▶ **Dataset records**:
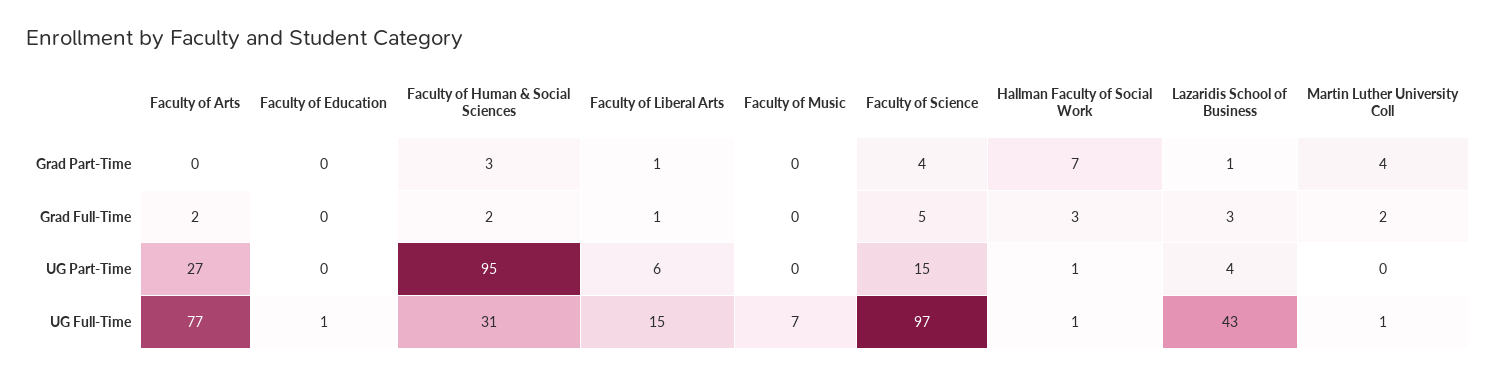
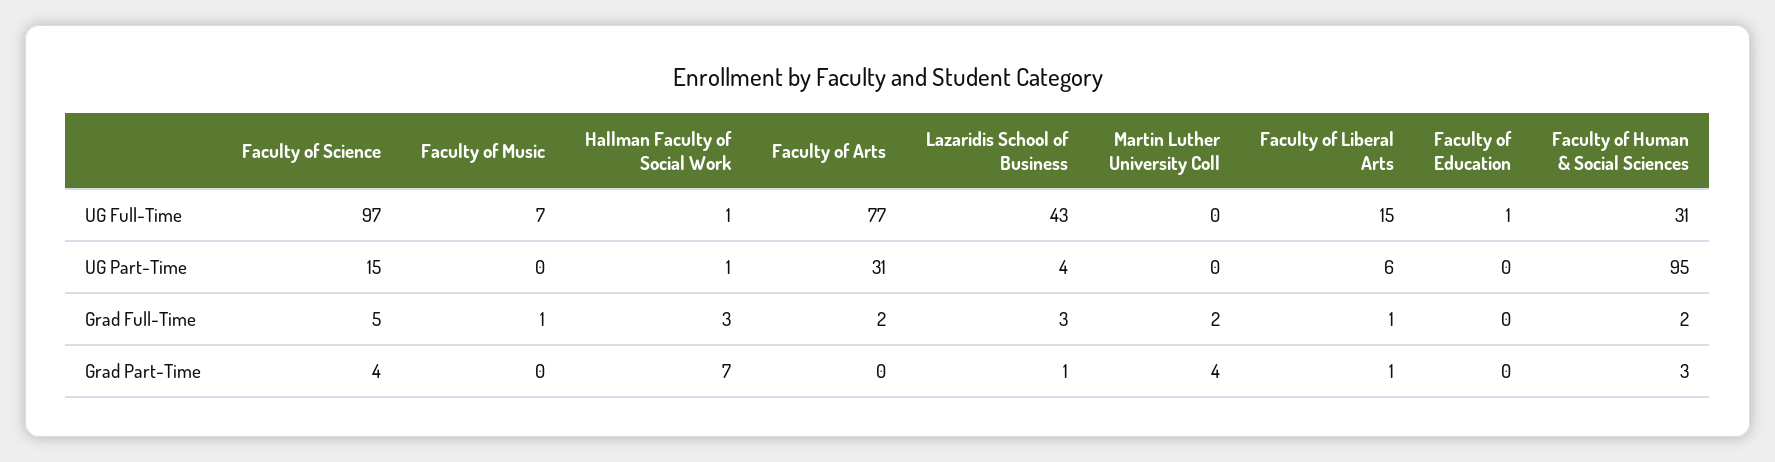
  {
    "Faculty of Arts": {
      "Grad Part-Time": 0,
      "Grad Full-Time": 2,
-     "UG Part-Time": 27,
+     "UG Part-Time": 31,
      "UG Full-Time": 77
    },
    "Faculty of Education": {
      "Grad Part-Time": 0,
      "Grad Full-Time": 0,
      "UG Part-Time": 0,
      "UG Full-Time": 1
    },
    "Faculty of Human & Social Sciences": {
      "Grad Part-Time": 3,
      "Grad Full-Time": 2,
      "UG Part-Time": 95,
      "UG Full-Time": 31
    },
    "Faculty of Liberal Arts": {
      "Grad Part-Time": 1,
      "Grad Full-Time": 1,
      "UG Part-Time": 6,
      "UG Full-Time": 15
    },
    "Faculty of Music": {
      "Grad Part-Time": 0,
-     "Grad Full-Time": 0,
+     "Grad Full-Time": 1,
      "UG Part-Time": 0,
      "UG Full-Time": 7
    },
    "Faculty of Science": {
      "Grad Part-Time": 4,
      "Grad Full-Time": 5,
      "UG Part-Time": 15,
      "UG Full-Time": 97
    },
    "Hallman Faculty of Social Work": {
      "Grad Part-Time": 7,
      "Grad Full-Time": 3,
      "UG Part-Time": 1,
      "UG Full-Time": 1
    },
    "Lazaridis School of Business": {
      "Grad Part-Time": 1,
      "Grad Full-Time": 3,
      "UG Part-Time": 4,
      "UG Full-Time": 43
    },
    "Martin Luther University Coll": {
      "Grad Part-Time": 4,
      "Grad Full-Time": 2,
      "UG Part-Time": 0,
-     "UG Full-Time": 1
+     "UG Full-Time": 0
    }
  }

▶ **Task description**: Pictures aside, repeat every line of the data above exactly.

▶ **Exercise response**:
  {
    "Faculty of Arts": {
      "Grad Part-Time": 0,
      "Grad Full-Time": 2,
-     "UG Part-Time": 27,
+     "UG Part-Time": 31,
      "UG Full-Time": 77
    },
    "Faculty of Education": {
      "Grad Part-Time": 0,
      "Grad Full-Time": 0,
      "UG Part-Time": 0,
      "UG Full-Time": 1
    },
    "Faculty of Human & Social Sciences": {
      "Grad Part-Time": 3,
      "Grad Full-Time": 2,
      "UG Part-Time": 95,
      "UG Full-Time": 31
    },
    "Faculty of Liberal Arts": {
      "Grad Part-Time": 1,
      "Grad Full-Time": 1,
      "UG Part-Time": 6,
      "UG Full-Time": 15
    },
    "Faculty of Music": {
      "Grad Part-Time": 0,
-     "Grad Full-Time": 0,
+     "Grad Full-Time": 1,
      "UG Part-Time": 0,
      "UG Full-Time": 7
    },
    "Faculty of Science": {
      "Grad Part-Time": 4,
      "Grad Full-Time": 5,
      "UG Part-Time": 15,
      "UG Full-Time": 97
    },
    "Hallman Faculty of Social Work": {
      "Grad Part-Time": 7,
      "Grad Full-Time": 3,
      "UG Part-Time": 1,
      "UG Full-Time": 1
    },
    "Lazaridis School of Business": {
      "Grad Part-Time": 1,
      "Grad Full-Time": 3,
      "UG Part-Time": 4,
      "UG Full-Time": 43
    },
    "Martin Luther University Coll": {
      "Grad Part-Time": 4,
      "Grad Full-Time": 2,
      "UG Part-Time": 0,
-     "UG Full-Time": 1
+     "UG Full-Time": 0
    }
  }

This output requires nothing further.